= Beginning of Section =

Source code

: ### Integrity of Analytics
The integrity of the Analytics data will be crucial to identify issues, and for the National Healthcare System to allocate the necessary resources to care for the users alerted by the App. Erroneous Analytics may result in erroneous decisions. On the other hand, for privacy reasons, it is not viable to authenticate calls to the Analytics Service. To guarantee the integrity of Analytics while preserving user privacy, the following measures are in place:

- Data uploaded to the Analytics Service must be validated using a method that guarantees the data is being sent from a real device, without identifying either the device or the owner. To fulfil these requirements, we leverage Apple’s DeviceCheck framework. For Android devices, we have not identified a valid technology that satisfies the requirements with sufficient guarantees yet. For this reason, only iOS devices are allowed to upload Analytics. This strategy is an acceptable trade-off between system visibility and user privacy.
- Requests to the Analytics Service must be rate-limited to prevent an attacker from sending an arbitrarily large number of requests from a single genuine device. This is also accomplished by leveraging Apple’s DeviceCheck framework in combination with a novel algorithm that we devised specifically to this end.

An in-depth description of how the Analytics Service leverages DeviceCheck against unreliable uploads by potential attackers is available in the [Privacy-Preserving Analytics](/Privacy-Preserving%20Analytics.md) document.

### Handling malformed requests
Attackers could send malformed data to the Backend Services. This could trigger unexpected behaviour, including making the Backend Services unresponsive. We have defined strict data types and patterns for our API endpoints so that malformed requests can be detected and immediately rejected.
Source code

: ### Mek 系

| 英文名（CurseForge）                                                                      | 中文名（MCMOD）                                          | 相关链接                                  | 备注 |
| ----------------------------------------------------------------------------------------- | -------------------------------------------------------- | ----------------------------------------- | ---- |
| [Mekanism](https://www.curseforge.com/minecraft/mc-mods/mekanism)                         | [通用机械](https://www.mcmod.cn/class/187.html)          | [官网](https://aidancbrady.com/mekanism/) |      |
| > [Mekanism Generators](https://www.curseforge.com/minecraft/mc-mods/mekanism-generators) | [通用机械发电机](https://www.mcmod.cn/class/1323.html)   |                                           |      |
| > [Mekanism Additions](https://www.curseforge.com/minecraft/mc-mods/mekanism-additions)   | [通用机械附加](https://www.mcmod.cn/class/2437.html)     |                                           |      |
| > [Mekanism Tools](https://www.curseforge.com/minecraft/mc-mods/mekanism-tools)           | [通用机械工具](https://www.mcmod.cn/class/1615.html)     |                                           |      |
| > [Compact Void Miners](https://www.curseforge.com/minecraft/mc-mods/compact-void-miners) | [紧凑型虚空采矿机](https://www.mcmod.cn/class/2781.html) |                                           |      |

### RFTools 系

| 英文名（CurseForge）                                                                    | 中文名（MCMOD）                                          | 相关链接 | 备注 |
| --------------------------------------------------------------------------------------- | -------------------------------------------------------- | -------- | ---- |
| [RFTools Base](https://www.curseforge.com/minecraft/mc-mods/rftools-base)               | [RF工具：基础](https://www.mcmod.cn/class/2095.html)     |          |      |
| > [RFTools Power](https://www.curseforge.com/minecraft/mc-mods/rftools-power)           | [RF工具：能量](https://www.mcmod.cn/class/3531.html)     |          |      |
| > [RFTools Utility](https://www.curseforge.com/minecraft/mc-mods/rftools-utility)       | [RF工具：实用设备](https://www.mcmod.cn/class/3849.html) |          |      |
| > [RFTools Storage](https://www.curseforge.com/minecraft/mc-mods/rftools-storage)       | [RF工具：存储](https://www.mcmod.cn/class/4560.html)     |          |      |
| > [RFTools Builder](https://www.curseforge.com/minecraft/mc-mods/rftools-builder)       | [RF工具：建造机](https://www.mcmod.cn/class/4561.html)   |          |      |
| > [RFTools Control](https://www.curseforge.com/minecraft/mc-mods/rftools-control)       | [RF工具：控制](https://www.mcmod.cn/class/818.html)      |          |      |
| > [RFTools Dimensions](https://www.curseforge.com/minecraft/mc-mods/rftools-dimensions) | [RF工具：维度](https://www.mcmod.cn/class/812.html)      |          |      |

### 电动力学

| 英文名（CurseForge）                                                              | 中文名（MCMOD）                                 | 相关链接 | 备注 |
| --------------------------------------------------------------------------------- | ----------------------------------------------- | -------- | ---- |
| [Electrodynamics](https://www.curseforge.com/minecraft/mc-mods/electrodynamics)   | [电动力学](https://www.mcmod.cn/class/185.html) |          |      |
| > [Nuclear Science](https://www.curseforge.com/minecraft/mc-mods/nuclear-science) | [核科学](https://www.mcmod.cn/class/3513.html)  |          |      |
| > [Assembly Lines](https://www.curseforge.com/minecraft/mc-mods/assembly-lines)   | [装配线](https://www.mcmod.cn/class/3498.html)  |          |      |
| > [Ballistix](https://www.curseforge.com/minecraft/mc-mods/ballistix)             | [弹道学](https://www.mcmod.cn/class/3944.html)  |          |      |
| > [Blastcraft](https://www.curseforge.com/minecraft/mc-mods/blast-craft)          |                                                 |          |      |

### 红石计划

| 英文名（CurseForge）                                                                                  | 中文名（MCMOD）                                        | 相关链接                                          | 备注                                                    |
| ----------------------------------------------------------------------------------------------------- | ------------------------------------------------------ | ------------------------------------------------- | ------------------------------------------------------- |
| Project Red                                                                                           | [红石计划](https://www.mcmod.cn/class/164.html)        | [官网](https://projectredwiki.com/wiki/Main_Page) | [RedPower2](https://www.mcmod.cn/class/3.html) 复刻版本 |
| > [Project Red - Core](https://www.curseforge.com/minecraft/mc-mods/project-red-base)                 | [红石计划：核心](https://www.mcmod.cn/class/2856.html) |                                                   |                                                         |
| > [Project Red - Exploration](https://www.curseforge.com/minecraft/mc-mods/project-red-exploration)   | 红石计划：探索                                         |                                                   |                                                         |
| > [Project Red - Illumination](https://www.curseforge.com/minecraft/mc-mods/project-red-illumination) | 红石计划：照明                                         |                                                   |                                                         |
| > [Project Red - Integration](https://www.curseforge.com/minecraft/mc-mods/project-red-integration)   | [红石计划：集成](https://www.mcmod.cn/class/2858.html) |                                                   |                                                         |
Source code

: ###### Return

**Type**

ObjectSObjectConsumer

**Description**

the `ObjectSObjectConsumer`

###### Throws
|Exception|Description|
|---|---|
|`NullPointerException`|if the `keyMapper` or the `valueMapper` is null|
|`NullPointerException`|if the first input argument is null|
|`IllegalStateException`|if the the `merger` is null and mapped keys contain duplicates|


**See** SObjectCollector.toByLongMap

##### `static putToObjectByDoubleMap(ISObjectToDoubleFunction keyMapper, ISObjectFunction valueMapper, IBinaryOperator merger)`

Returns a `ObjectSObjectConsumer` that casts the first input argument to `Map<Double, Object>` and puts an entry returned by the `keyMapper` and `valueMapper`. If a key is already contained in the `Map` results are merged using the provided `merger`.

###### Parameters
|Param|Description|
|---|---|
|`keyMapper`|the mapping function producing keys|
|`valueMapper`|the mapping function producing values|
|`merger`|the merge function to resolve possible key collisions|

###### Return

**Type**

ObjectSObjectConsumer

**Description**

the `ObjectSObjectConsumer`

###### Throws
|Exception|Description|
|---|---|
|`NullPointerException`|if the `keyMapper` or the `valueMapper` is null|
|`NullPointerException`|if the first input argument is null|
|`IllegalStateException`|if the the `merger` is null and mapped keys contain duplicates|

= End of Section =

» **WORK REQUIRED**
Would you please give back all of the material above exactly as it stands?

» **TASK RESULT**
Source code

: ### Integrity of Analytics
The integrity of the Analytics data will be crucial to identify issues, and for the National Healthcare System to allocate the necessary resources to care for the users alerted by the App. Erroneous Analytics may result in erroneous decisions. On the other hand, for privacy reasons, it is not viable to authenticate calls to the Analytics Service. To guarantee the integrity of Analytics while preserving user privacy, the following measures are in place:

- Data uploaded to the Analytics Service must be validated using a method that guarantees the data is being sent from a real device, without identifying either the device or the owner. To fulfil these requirements, we leverage Apple’s DeviceCheck framework. For Android devices, we have not identified a valid technology that satisfies the requirements with sufficient guarantees yet. For this reason, only iOS devices are allowed to upload Analytics. This strategy is an acceptable trade-off between system visibility and user privacy.
- Requests to the Analytics Service must be rate-limited to prevent an attacker from sending an arbitrarily large number of requests from a single genuine device. This is also accomplished by leveraging Apple’s DeviceCheck framework in combination with a novel algorithm that we devised specifically to this end.

An in-depth description of how the Analytics Service leverages DeviceCheck against unreliable uploads by potential attackers is available in the [Privacy-Preserving Analytics](/Privacy-Preserving%20Analytics.md) document.

### Handling malformed requests
Attackers could send malformed data to the Backend Services. This could trigger unexpected behaviour, including making the Backend Services unresponsive. We have defined strict data types and patterns for our API endpoints so that malformed requests can be detected and immediately rejected.
Source code

: ### Mek 系

| 英文名（CurseForge）                                                                      | 中文名（MCMOD）                                          | 相关链接                                  | 备注 |
| ----------------------------------------------------------------------------------------- | -------------------------------------------------------- | ----------------------------------------- | ---- |
| [Mekanism](https://www.curseforge.com/minecraft/mc-mods/mekanism)                         | [通用机械](https://www.mcmod.cn/class/187.html)          | [官网](https://aidancbrady.com/mekanism/) |      |
| > [Mekanism Generators](https://www.curseforge.com/minecraft/mc-mods/mekanism-generators) | [通用机械发电机](https://www.mcmod.cn/class/1323.html)   |                                           |      |
| > [Mekanism Additions](https://www.curseforge.com/minecraft/mc-mods/mekanism-additions)   | [通用机械附加](https://www.mcmod.cn/class/2437.html)     |                                           |      |
| > [Mekanism Tools](https://www.curseforge.com/minecraft/mc-mods/mekanism-tools)           | [通用机械工具](https://www.mcmod.cn/class/1615.html)     |                                           |      |
| > [Compact Void Miners](https://www.curseforge.com/minecraft/mc-mods/compact-void-miners) | [紧凑型虚空采矿机](https://www.mcmod.cn/class/2781.html) |                                           |      |

### RFTools 系

| 英文名（CurseForge）                                                                    | 中文名（MCMOD）                                          | 相关链接 | 备注 |
| --------------------------------------------------------------------------------------- | -------------------------------------------------------- | -------- | ---- |
| [RFTools Base](https://www.curseforge.com/minecraft/mc-mods/rftools-base)               | [RF工具：基础](https://www.mcmod.cn/class/2095.html)     |          |      |
| > [RFTools Power](https://www.curseforge.com/minecraft/mc-mods/rftools-power)           | [RF工具：能量](https://www.mcmod.cn/class/3531.html)     |          |      |
| > [RFTools Utility](https://www.curseforge.com/minecraft/mc-mods/rftools-utility)       | [RF工具：实用设备](https://www.mcmod.cn/class/3849.html) |          |      |
| > [RFTools Storage](https://www.curseforge.com/minecraft/mc-mods/rftools-storage)       | [RF工具：存储](https://www.mcmod.cn/class/4560.html)     |          |      |
| > [RFTools Builder](https://www.curseforge.com/minecraft/mc-mods/rftools-builder)       | [RF工具：建造机](https://www.mcmod.cn/class/4561.html)   |          |      |
| > [RFTools Control](https://www.curseforge.com/minecraft/mc-mods/rftools-control)       | [RF工具：控制](https://www.mcmod.cn/class/818.html)      |          |      |
| > [RFTools Dimensions](https://www.curseforge.com/minecraft/mc-mods/rftools-dimensions) | [RF工具：维度](https://www.mcmod.cn/class/812.html)      |          |      |

### 电动力学

| 英文名（CurseForge）                                                              | 中文名（MCMOD）                                 | 相关链接 | 备注 |
| --------------------------------------------------------------------------------- | ----------------------------------------------- | -------- | ---- |
| [Electrodynamics](https://www.curseforge.com/minecraft/mc-mods/electrodynamics)   | [电动力学](https://www.mcmod.cn/class/185.html) |          |      |
| > [Nuclear Science](https://www.curseforge.com/minecraft/mc-mods/nuclear-science) | [核科学](https://www.mcmod.cn/class/3513.html)  |          |      |
| > [Assembly Lines](https://www.curseforge.com/minecraft/mc-mods/assembly-lines)   | [装配线](https://www.mcmod.cn/class/3498.html)  |          |      |
| > [Ballistix](https://www.curseforge.com/minecraft/mc-mods/ballistix)             | [弹道学](https://www.mcmod.cn/class/3944.html)  |          |      |
| > [Blastcraft](https://www.curseforge.com/minecraft/mc-mods/blast-craft)          |                                                 |          |      |

### 红石计划

| 英文名（CurseForge）                                                                                  | 中文名（MCMOD）                                        | 相关链接                                          | 备注                                                    |
| ----------------------------------------------------------------------------------------------------- | ------------------------------------------------------ | ------------------------------------------------- | ------------------------------------------------------- |
| Project Red                                                                                           | [红石计划](https://www.mcmod.cn/class/164.html)        | [官网](https://projectredwiki.com/wiki/Main_Page) | [RedPower2](https://www.mcmod.cn/class/3.html) 复刻版本 |
| > [Project Red - Core](https://www.curseforge.com/minecraft/mc-mods/project-red-base)                 | [红石计划：核心](https://www.mcmod.cn/class/2856.html) |                                                   |                                                         |
| > [Project Red - Exploration](https://www.curseforge.com/minecraft/mc-mods/project-red-exploration)   | 红石计划：探索                                         |                                                   |                                                         |
| > [Project Red - Illumination](https://www.curseforge.com/minecraft/mc-mods/project-red-illumination) | 红石计划：照明                                         |                                                   |                                                         |
| > [Project Red - Integration](https://www.curseforge.com/minecraft/mc-mods/project-red-integration)   | [红石计划：集成](https://www.mcmod.cn/class/2858.html) |                                                   |                                                         |
Source code

: ###### Return

**Type**

ObjectSObjectConsumer

**Description**

the `ObjectSObjectConsumer`

###### Throws
|Exception|Description|
|---|---|
|`NullPointerException`|if the `keyMapper` or the `valueMapper` is null|
|`NullPointerException`|if the first input argument is null|
|`IllegalStateException`|if the the `merger` is null and mapped keys contain duplicates|


**See** SObjectCollector.toByLongMap

##### `static putToObjectByDoubleMap(ISObjectToDoubleFunction keyMapper, ISObjectFunction valueMapper, IBinaryOperator merger)`

Returns a `ObjectSObjectConsumer` that casts the first input argument to `Map<Double, Object>` and puts an entry returned by the `keyMapper` and `valueMapper`. If a key is already contained in the `Map` results are merged using the provided `merger`.

###### Parameters
|Param|Description|
|---|---|
|`keyMapper`|the mapping function producing keys|
|`valueMapper`|the mapping function producing values|
|`merger`|the merge function to resolve possible key collisions|

###### Return

**Type**

ObjectSObjectConsumer

**Description**

the `ObjectSObjectConsumer`

###### Throws
|Exception|Description|
|---|---|
|`NullPointerException`|if the `keyMapper` or the `valueMapper` is null|
|`NullPointerException`|if the first input argument is null|
|`IllegalStateException`|if the the `merger` is null and mapped keys contain duplicates|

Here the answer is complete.